*Job 1*: In the essay about a visit home to Idaho, list every place named with a proper name in the sentence that begins "Volcanic soil, sagebrush".
*Job 2*: Copy the essay about a visit home to Idaho from "I've gone back" to "presently her caregiver.", substituting "mobile home" for "trailer".

I've gone back to the place of my birth many times. Family is there; Mom and Dad - memories. My folks still live on the home place near the city of Twin Falls, although now in a trailer closer to Rock Creek Canyon's lip. My brother and his wife bought the house. Mom's 88. Dad's 83. She stays in a lounge chair mostly, her legs propped up as she awaits the day when congestive heart failure ends her earth journey. Dad I know will quickly follow. There's no separating those two. The love bond between them remains strong. He's presently her caregiver.


I wanted to see them again, as well as my sister and her husband's new ca- bin in the high country and what relatives I could in one trip. A letter announcing my 50th High School Reunion convinced me that July 2005 was the time to go.


My sister is a dream boat. She took me everywhere once I arrived in Boise. We both share the same birth date, 10 years apart. Her two boys are one year apart, same day, one day before ours. So in two days, we have four birthdays. We laugh a lot about that. I had almost forgotten how clear the air is in Idaho, how bright the colors, and how bold and huge the land. You can see 360 degrees in all directions, all the time. That openness defined my character from the beginning. Volcanic soil, sagebrush, Snake River Canyon, Shoshone Falls, Twin Falls, Perrine Bridge, Sawtooth Mountains, South Hills, the bigness of everything - I have always loved this country and I still do.


The overnight at her cabin, just the two of us, brought back so many childhood memories. I was comforted to know that mountains here still thrum, pine still creaks as it bends, cottonwoods and brush still rattle, and creeks still sing of stories as wind skips by. It was as if I had never left - except for the hummingbirds. Hummingbirds? Yup, three of them, fighting over sugar water, doing body slams in midair. I never realized the tiny things could be that aggressive. We watched their antics from the deck as evening turned off the light. No television. No phones. Just lots of talking 'til sleep came.


One of my aunts had broken her hip in a fall, yet her healing was remarkably fast. A visit to a cousin's place delighted both eyes and heart, for we had never had intimate moments like we were able to share this time. Mom looked somehow better than she had during my last trip, her mind bright. Dad hovered around her, concerned, yet fully present. I went back to see them every chance I had, tucked into a full schedule of events. Among them was the long drive to Ontario, Oregon, to see Dr. Reimer and his partner Jeanie. I owe my life to Doc Reimer. He brought me back after my three experiences with death in 1977. I have yet to meet a healer who could compare with his level of ability, knowledge, and devotion to calling. Sadly, a lifetime of smoking has taken a heavy toll of his health. He could heal everyone but himself. Now it is Jeanie Reimer and the angels she communicates with who do wondrous things for others.

*Given information*:
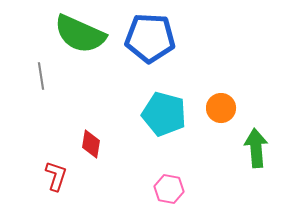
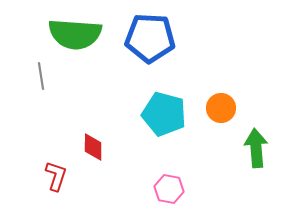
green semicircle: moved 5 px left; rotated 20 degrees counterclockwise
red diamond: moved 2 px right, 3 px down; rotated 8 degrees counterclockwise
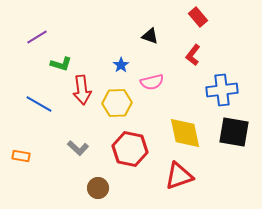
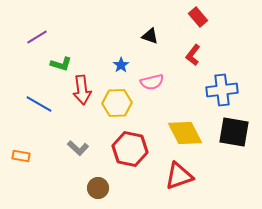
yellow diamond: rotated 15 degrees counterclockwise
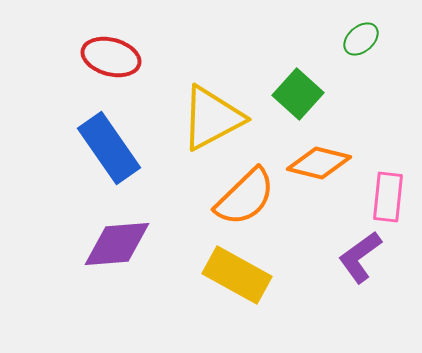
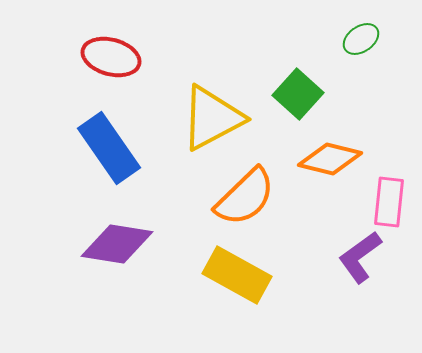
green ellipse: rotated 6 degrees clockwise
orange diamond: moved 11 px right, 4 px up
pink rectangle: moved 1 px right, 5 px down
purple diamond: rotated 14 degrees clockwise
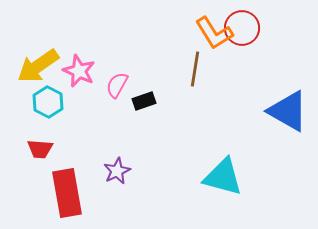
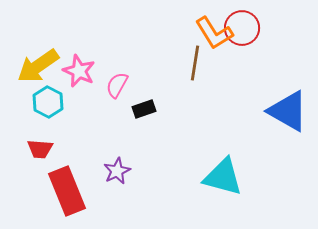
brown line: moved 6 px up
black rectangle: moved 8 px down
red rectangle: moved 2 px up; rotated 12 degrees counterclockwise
* * *
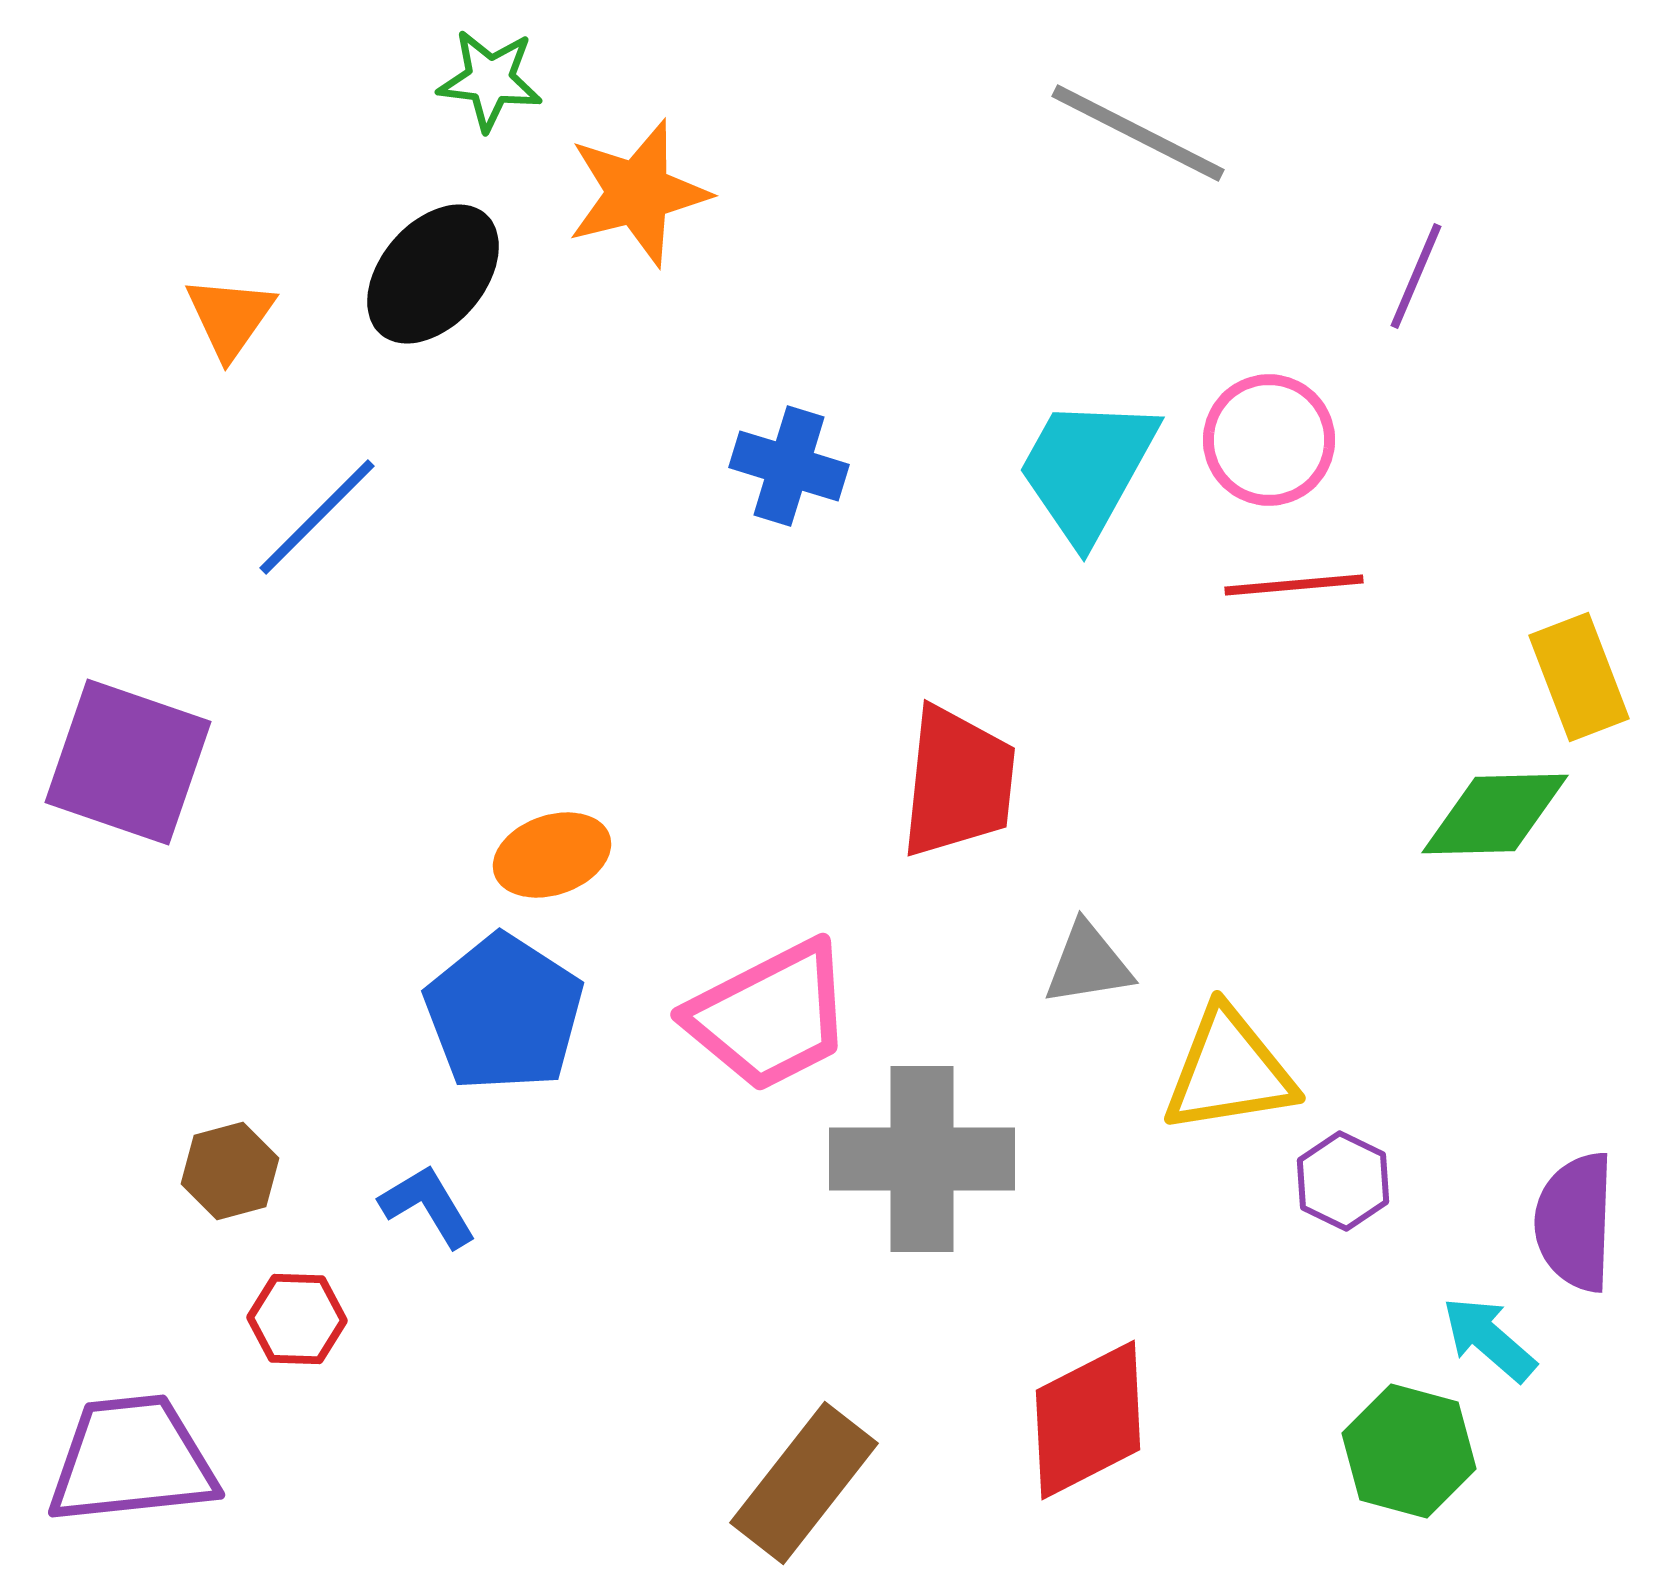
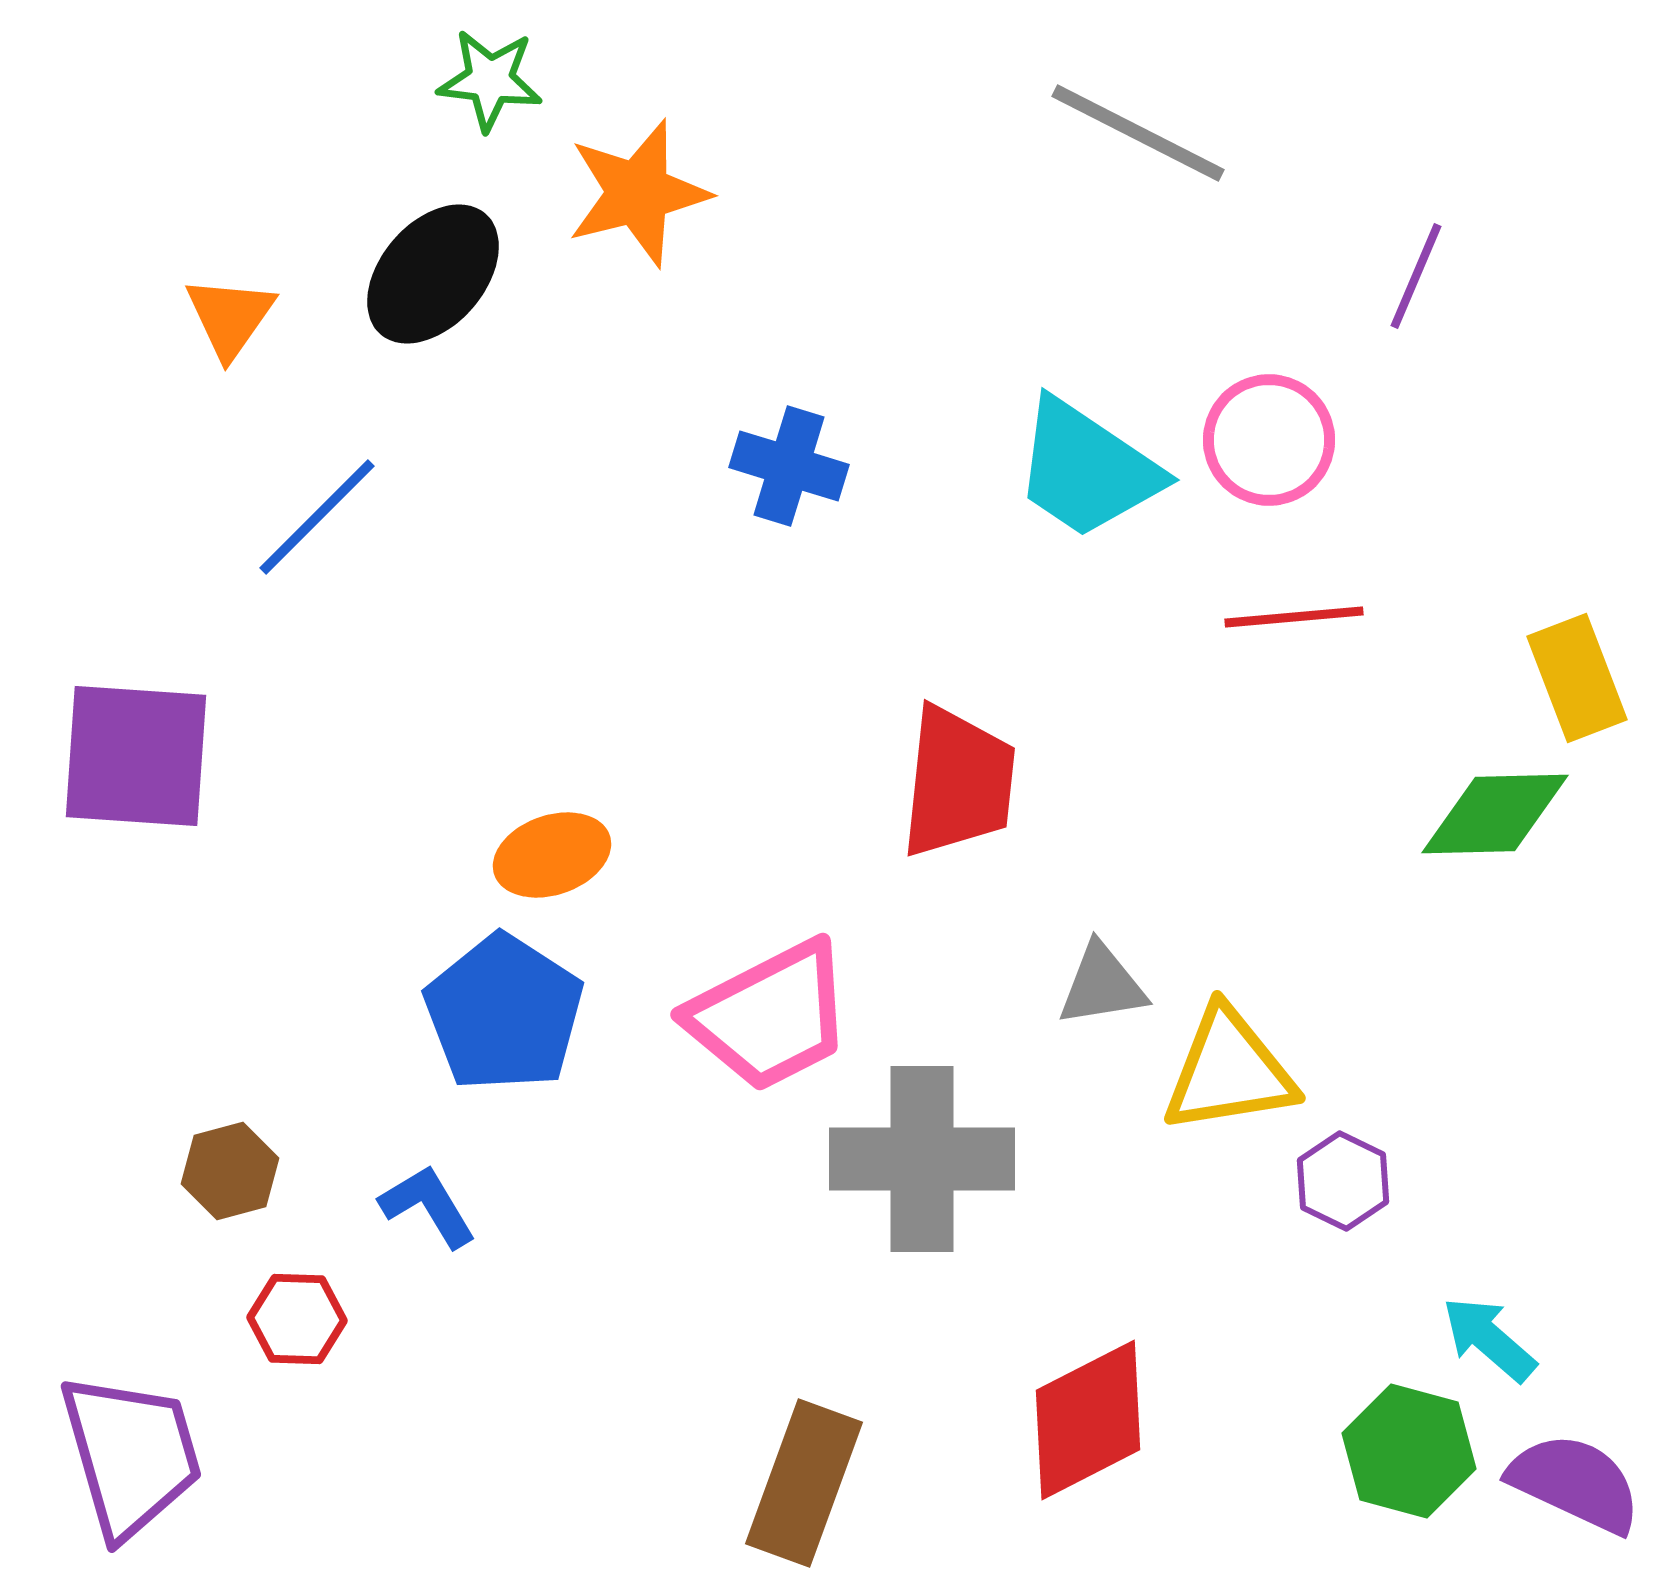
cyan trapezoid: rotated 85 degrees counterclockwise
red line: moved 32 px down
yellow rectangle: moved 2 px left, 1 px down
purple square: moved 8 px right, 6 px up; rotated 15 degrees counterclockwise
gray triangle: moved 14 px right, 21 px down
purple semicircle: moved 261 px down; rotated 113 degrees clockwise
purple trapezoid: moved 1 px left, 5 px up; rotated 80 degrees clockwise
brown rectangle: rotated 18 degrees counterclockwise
...
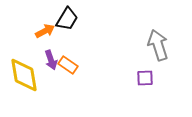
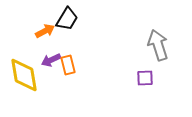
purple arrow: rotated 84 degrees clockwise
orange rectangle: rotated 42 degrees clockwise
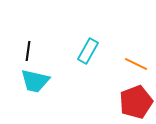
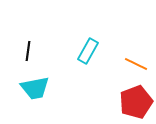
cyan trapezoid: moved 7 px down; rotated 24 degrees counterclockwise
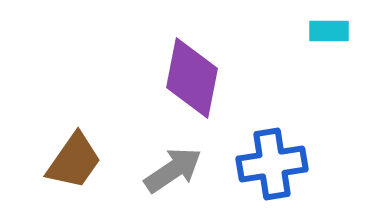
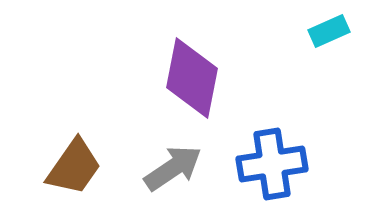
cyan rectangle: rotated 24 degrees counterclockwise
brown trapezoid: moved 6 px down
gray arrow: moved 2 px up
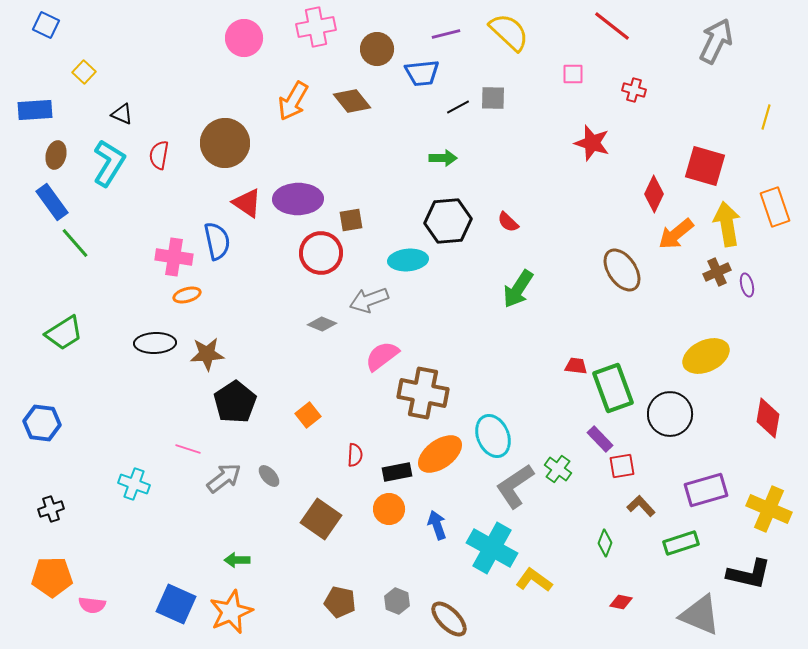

*Task result 1*: Snake River Canyon, Shoshone Falls, Twin Falls, Perrine Bridge, Sawtooth Mountains, South Hills

*Task result 2*:
I've gone back to the place of my birth many times. Family is there; Mom and Dad - memories. My folks still live on the home place near the city of Twin Falls, although now in a mobile home closer to Rock Creek Canyon's lip. My brother and his wife bought the house. Mom's 88. Dad's 83. She stays in a lounge chair mostly, her legs propped up as she awaits the day when congestive heart failure ends her earth journey. Dad I know will quickly follow. There's no separating those two. The love bond between them remains strong. He's presently her caregiver.